Aim of the task: List every organization named in the article on Barcelona's new shirt, leaving out soccer clubs and newspapers.

Source text:
Could FC Barcelona's New Shirt Be the Worst Soccer Jersey Ever?
F.C. Barcelona and Nike (NKE), which provides the club's uniforms, seem certain to trigger a firestorm when they unveil the new 2011/12 season team shirt, expected today, after accepting $225 million from the Qatar Foundation to move the Unicef logo to the back of the shirt. Now the Unicef name will grace the butt of every Barca player, and that symbolism tells you all you need to know about the dominance of sponsor money in football.
Previously Barcelona donated $1.9 million a year to the children's charity and played without sponsors. Barcelona will still donate the money, but next season Unicef will take a literal back seat to the Qatar Foundation, which has funded Hamas, supported a Muslim cleric who has called for the death of all Jews, and is run by Qatar's royal family.
Not helping matters are the recent allegations that Qatar bribed some of the FIFA judges to get the 2022 World Cup; and that Qatar will likely lose money by hosting the tournament.
It's all anathema to Barcelona, a club that is owned by its fans and has a leftist tradition dating back to the Spanish Civil War. Barcelona has literally and metaphorically sold out because the club has the same economic problems everyone else does -- crushing debt caused by spiraling player acquisition costs. The club's marketing director, Laurent Colette, recently told the French media that Barca may have had to do the unthinkable -- sell Lionel Messi, the best football player in the world -- if it had not taken the Qatari money:
"It's exciting work but we must respect the institution while being pragmatic," Colette told Le Parisien newspaper ahead of Barcelona's Copa del Rey defeat to bitter rivals Real Madrid.
"For example, the arrival of Qatar Foundation on the jersey was necessary but did not please the romantics. But if we did not have this sponsorship, we would have had to sell.""We have become vulgar"

[Stored items from a collection]
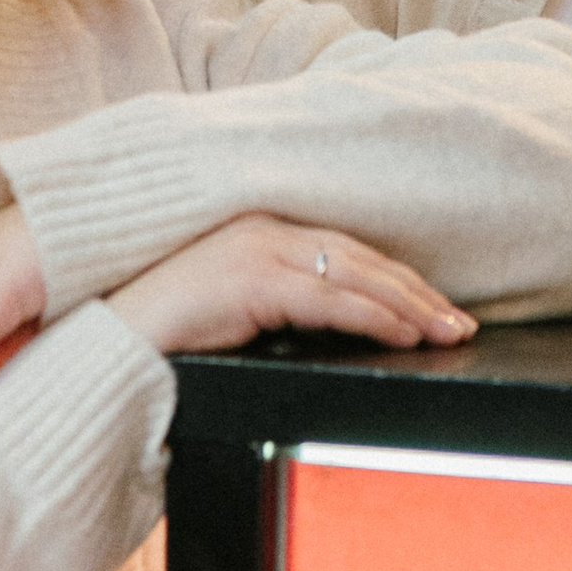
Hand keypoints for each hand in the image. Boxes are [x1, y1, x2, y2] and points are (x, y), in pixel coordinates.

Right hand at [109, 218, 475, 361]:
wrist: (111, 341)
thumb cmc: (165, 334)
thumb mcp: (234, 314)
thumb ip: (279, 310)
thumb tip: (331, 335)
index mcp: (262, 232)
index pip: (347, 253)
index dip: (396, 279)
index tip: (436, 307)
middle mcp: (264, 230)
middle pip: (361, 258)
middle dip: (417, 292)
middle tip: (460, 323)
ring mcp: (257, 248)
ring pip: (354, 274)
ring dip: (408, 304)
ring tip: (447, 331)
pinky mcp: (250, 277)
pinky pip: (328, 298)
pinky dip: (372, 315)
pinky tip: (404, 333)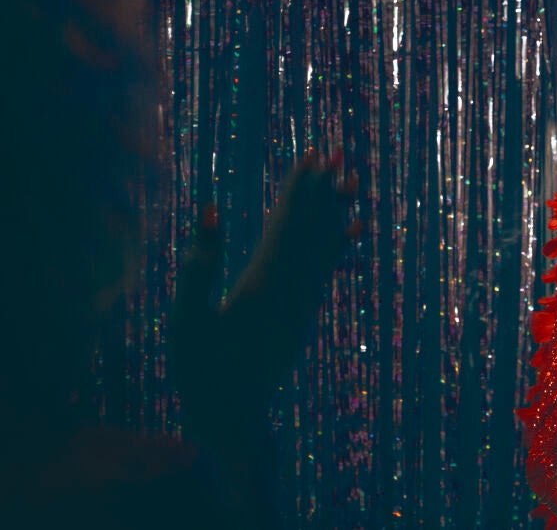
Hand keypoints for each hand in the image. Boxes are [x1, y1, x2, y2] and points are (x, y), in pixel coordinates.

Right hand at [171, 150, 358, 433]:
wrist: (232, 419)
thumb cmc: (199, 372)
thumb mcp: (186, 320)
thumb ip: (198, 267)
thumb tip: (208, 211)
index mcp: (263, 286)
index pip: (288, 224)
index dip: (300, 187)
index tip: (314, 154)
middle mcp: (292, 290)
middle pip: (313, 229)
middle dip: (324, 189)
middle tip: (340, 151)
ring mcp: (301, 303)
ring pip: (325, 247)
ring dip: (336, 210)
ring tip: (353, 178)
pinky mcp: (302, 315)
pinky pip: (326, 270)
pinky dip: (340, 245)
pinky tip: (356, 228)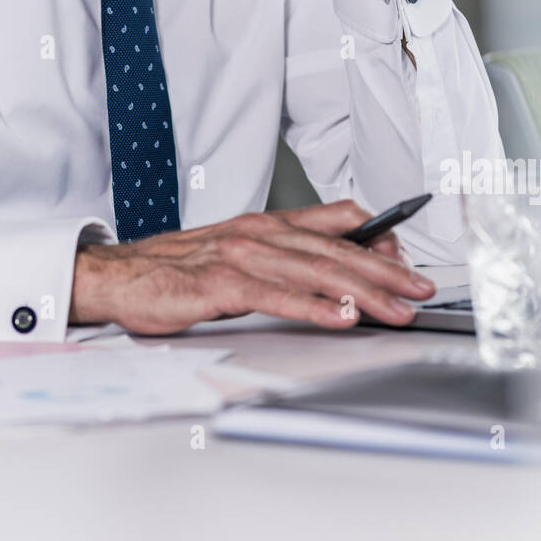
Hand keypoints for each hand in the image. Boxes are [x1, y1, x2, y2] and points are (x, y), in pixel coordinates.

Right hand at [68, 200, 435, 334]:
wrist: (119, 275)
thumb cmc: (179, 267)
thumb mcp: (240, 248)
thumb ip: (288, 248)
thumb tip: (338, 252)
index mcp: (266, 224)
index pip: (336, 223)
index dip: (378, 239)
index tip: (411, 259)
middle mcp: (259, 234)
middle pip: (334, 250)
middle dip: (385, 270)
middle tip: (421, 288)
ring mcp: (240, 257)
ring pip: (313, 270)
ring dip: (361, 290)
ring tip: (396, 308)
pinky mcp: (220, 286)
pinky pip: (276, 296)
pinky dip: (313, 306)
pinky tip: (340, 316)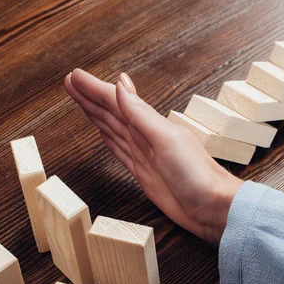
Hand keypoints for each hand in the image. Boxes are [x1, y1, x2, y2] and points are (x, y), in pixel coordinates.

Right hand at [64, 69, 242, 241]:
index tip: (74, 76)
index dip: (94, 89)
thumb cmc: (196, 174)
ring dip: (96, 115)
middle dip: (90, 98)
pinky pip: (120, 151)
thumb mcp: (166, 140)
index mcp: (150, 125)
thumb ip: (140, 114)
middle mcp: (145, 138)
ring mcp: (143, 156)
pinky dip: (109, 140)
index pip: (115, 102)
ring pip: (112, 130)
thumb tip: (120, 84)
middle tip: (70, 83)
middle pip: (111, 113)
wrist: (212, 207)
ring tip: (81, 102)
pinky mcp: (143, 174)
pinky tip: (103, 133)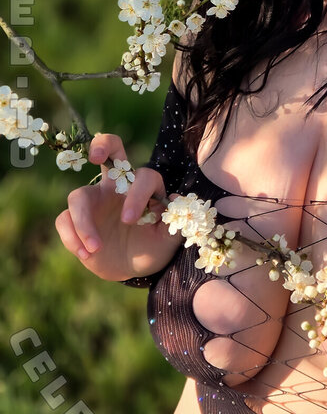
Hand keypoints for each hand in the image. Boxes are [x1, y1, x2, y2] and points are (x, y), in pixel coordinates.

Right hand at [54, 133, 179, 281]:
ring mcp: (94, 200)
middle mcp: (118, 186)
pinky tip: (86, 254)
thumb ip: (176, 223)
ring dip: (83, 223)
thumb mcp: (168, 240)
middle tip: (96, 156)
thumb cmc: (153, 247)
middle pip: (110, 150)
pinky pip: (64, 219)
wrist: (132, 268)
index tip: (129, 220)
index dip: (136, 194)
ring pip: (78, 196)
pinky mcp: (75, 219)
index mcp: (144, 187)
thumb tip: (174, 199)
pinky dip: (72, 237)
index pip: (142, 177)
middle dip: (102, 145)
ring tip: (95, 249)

Response below: Nike, Unicef, the Qatar Foundation, Hamas, FIFA